JOHANNESBURG (Reuters) - South African President Jacob Zuma on Monday brushed off suggestions an anti-corruption report criticizing a $23 million state-funded security upgrade to his home would damage his party at an election this week.
The African National Congress (ANC), in power since the end of apartheid in 1994, is expected to win almost 64 percent in the May 7 vote, down only slightly from nearly 66 percent five years ago, a poll published in South Africa's Sunday Times said.
However, Zuma's personal approval rating declined to 58 percent, from 65 percent on March 11, the poll showed.
Between the surveys, Public Prosecutor Thuli Madonsela released a report which said Zuma had "benefited unduly" from the "excessive" upgrades to his Nkandla home, which included a chicken run, amphitheatre and swimming pool.
"It's not an issue with the voters," said Zuma, who is expected to be voted in for a second five-year term by parliament after the election.
"I'm not worried about Nkandla.
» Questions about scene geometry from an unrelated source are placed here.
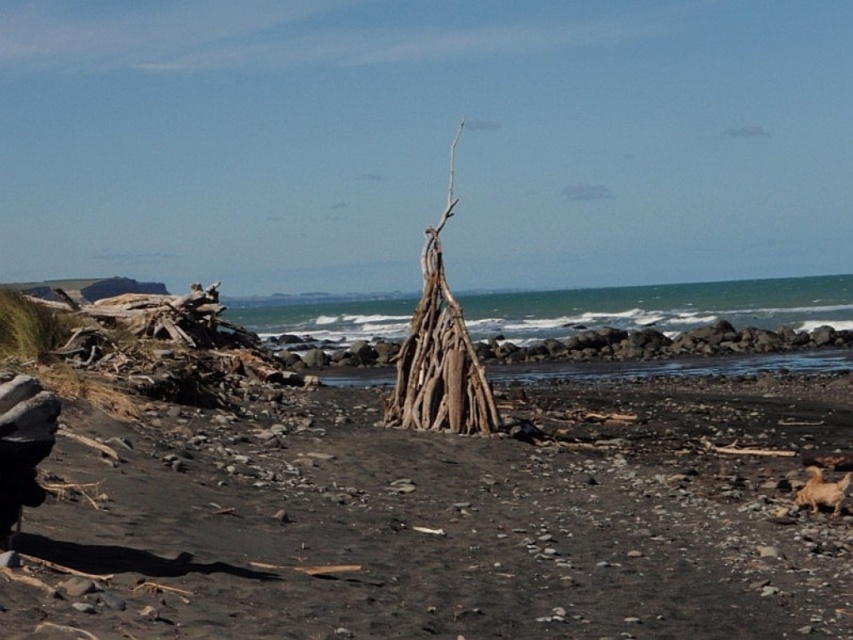
You are a photographer planning to capture the brown driftwood structure at center and the dark sand at center in a single shot. Which object will appear taller in the photograph?

The brown driftwood structure at center will appear taller in the photograph since it is taller than the dark sand at center.

You are standing at the center of the beach and see two points marked on the ground. One is at point (486, 480) and the other at point (560, 339). Which point is closer to you?

Point (486, 480) is closer to the viewer than point (560, 339).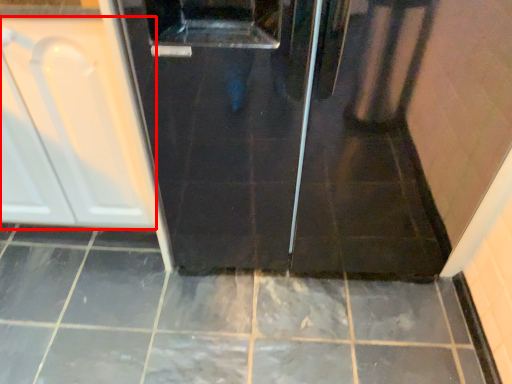
Question: From the image's perspective, where is cabinetry (annotated by the red box) located in relation to ceramic tile in the image?

Choices:
 (A) below
 (B) above

Answer: (B)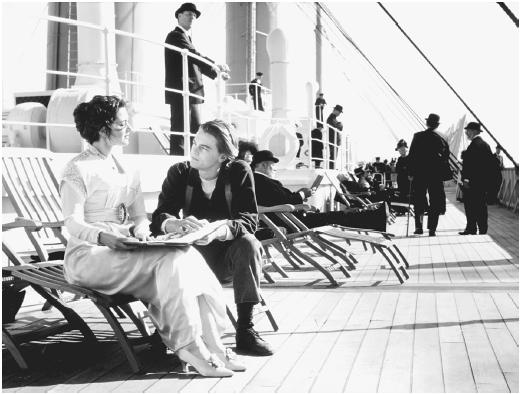
This screenshot has width=520, height=394. Identify the location of chairs. (35, 270), (35, 175), (339, 231).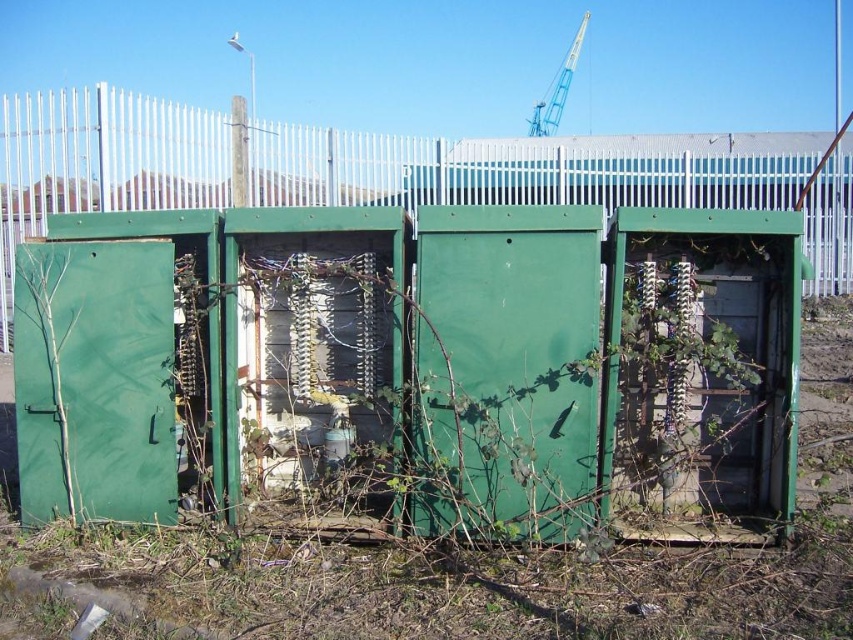
You are a construction worker who needs to cross from the area with the green electrical cabinets to the yellow metallic crane at upper center. The green painted metal fence at center is blocking your path. Can you safely walk around the fence to reach the crane without going through the fence?

The green painted metal fence at center and yellow metallic crane at upper center are 37.17 feet apart from each other. Since the fence is blocking the path, you can walk around it as long as there is enough space to navigate around the fence to reach the crane within the 37.17 feet distance between them.

You are a maintenance worker standing 3 meters away from the green painted metal fence at center. You need to reach the fence to inspect it. Can you walk directly to the fence without needing to move any obstacles?

The distance between the green painted metal fence at center and the viewer is 3.83 meters. Since you are already 3 meters away, you can walk the remaining 0.83 meters to reach it without needing to move any obstacles.

In the scene shown: You are standing in front of the green electrical cabinets and want to locate the green painted metal fence at center. Where would you look relative to your position?

The green painted metal fence at center is located at the central part of the scene, specifically at coordinates approximately 0.264 on the x axis and 0.620 on the y axis.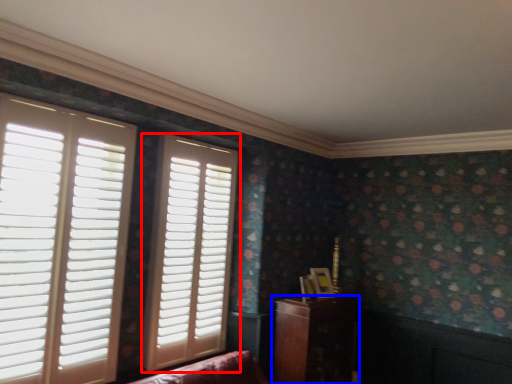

The people are not worried about it. I think the people who are worried about it is you guys, the media, and the opposition," he told reporters at a news conference marking the end of the ANC's campaign.
Zuma defended the upgrades to his home and said accusations against him were unfair given the importance of protecting any head of state, stating examples of serious violence he and his family had endured in the past.
"My homestead was burned twice during violence and secondly my wife, criminals came, raped my wife," he said, referring to incidents when he was a provincial minister from 1994 to 1999.
Zuma has been pilloried over the Nkandla scandal, including by senior members within the ruling ANC and by swathes of angry youths who carry out almost daily protests in townships over poor government services and a lack of jobs.
But the ANC's legacy as the party that freed millions of blacks from the shackles of white-minority rule ensures it maintains a fiercely loyal support base - and even many of its detractors would rather not vote than support its opponents.
Zuma, a polygamous Zulu traditionalist with no formal education, has been beset by scandal throughout his political career. He managed to avoid being tried for corruption in 2009 when the state withdrew its case on a technicality.